The inner city (mostly black) school was a horriable experience - she was threatened, she had 14 year old kids in her 6th grade class (6th graders should be 11), discipline problems were daily. It was a nightmare. Most of the parents wouldn't address problems, the administation couldn't seem to handle the discipline problems. As she said, "They (the students) just don't care and they are in my face everyday saying so. "

Her desciption of the inner city school really - still - concerns me . It concerns me because these children aren't learning and where will they be in 7 years? On the streets? A problem for society at large? It is to our nation's benefit to address the problem now as opposed to later. And one teacher can not solve this problem. So, I've asked myself, "what can?" The only solution that I could come up with was mentoring. Mentoring from "like-skined" celebrities, businessmen and women, etc... A sponsoring of sorts for each class. Think of how inspiring it would be if Oprah or Eddie Murphy or Chris Rock adopted a classroom and lectured on the importance of doing well in school and kept tabs on the progress of their classes.
 
Wishing on a star said:
Marseeya,

Yes, the school Psychologist was involved. In all her infinate 'professional' wisdom, she went right along with the teacher and principal, who were not willing to recommend any evaluation....
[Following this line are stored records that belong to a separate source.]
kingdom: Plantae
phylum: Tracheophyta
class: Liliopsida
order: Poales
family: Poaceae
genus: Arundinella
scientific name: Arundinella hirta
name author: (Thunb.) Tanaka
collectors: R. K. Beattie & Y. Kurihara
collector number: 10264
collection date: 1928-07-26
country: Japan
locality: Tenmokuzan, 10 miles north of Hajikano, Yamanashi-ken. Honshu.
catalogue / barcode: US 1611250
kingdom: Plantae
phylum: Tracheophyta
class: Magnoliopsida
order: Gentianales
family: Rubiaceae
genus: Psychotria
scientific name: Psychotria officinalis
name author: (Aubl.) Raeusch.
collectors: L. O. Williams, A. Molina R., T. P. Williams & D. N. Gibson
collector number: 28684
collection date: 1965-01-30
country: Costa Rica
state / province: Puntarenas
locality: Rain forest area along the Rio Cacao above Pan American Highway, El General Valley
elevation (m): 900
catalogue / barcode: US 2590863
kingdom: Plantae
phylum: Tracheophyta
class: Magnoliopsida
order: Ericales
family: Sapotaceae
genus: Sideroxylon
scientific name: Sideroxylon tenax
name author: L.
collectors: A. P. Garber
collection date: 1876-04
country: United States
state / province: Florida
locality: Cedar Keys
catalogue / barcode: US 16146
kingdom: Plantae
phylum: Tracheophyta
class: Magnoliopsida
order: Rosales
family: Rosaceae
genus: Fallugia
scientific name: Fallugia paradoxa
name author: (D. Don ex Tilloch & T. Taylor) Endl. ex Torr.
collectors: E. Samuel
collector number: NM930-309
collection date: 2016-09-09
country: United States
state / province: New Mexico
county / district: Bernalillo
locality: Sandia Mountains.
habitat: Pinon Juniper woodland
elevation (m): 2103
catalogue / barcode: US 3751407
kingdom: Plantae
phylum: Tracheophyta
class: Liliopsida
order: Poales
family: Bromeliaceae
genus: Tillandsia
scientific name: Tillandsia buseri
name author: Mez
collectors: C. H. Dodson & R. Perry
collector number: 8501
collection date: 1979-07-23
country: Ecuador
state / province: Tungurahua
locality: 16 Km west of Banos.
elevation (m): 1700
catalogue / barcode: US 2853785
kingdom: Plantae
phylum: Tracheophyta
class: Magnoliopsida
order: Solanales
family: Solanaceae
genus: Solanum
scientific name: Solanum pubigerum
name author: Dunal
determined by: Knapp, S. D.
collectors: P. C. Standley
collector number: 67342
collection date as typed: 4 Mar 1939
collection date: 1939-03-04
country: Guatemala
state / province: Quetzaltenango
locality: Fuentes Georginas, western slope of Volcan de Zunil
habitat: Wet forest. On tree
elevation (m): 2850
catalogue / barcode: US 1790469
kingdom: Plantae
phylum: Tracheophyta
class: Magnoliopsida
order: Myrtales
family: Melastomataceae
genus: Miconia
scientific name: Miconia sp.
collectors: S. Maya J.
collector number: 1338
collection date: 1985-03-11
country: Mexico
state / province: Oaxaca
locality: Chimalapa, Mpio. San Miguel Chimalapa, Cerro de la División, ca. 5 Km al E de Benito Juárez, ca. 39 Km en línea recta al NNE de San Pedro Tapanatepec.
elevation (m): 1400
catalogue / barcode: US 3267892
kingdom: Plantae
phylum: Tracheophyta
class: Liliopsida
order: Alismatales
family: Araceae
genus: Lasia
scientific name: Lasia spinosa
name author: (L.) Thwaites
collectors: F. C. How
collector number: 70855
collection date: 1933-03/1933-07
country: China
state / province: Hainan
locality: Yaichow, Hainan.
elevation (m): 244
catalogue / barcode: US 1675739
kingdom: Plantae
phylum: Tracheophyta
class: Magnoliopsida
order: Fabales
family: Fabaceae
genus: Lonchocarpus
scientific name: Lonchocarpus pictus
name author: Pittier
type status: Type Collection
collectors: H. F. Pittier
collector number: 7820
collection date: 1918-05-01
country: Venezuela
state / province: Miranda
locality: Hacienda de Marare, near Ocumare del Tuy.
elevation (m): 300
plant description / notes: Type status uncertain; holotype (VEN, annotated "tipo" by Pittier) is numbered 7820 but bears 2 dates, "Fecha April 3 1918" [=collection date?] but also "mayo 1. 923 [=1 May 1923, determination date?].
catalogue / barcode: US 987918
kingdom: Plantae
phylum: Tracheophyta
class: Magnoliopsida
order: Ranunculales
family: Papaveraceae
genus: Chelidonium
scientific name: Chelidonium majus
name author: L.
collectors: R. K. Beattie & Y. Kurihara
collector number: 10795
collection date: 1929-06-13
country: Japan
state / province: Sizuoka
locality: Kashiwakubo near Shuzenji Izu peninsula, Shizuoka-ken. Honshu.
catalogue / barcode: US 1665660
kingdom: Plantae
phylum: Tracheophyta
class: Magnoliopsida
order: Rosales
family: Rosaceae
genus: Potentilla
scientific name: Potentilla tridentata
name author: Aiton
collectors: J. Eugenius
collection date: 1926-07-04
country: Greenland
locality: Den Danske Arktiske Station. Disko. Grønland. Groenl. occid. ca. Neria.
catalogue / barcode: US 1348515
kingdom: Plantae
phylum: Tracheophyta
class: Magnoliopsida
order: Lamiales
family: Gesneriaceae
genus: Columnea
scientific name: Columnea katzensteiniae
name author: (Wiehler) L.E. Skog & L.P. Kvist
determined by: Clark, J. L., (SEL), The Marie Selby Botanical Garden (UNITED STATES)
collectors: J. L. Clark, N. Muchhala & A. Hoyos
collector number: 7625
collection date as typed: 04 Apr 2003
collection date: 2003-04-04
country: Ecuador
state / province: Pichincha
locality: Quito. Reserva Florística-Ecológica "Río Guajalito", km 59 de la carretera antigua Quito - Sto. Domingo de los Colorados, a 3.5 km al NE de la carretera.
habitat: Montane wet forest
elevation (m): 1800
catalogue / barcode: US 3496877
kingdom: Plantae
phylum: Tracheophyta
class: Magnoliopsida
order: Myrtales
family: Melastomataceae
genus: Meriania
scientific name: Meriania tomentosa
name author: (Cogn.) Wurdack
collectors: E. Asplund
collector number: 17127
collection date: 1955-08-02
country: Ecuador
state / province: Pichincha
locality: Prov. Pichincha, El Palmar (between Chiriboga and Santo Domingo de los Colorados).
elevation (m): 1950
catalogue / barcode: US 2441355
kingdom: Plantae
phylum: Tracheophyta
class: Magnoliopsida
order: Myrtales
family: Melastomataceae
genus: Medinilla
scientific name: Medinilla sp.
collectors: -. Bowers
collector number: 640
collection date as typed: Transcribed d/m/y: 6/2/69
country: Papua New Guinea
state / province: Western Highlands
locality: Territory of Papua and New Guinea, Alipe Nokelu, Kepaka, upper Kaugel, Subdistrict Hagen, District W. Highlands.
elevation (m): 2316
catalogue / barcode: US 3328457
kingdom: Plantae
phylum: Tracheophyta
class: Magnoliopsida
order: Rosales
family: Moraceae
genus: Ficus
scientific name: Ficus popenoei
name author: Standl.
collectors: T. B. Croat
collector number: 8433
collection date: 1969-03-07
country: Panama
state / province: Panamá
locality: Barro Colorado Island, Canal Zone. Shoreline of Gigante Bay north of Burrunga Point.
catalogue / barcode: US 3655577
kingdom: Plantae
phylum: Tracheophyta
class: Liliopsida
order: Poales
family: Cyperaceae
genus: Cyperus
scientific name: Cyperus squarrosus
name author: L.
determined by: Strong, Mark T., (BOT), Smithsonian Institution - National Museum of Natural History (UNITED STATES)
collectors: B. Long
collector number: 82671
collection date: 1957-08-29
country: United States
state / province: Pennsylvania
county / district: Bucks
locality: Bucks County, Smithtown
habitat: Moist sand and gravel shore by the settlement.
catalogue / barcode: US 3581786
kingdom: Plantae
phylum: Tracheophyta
When it is very obviously their objective to NOT evaluate a child and identify children who may need help, then very obviously, I would NOT have trusted their determinations.

For any parent who is not as proactive, and well insured as I am, then Tough Luck.

This is exactly why I'm kind of glad I had to go through these struggles. I went through years of crap with my DS because of his LDs and behavioral disorders. I think it's going to help me be the kind of teacher who won't let a single child fall through the cracks. With my DS, it was such a joke -- he had an LD in written expression, so when they decided to go ahead and test him out of sped, they didn't test his writing! Oookay. Yeah, no wonder he tested out of the sped program! :rotfl2:

What exactly kind of math LD does your child have? I have one in math myself.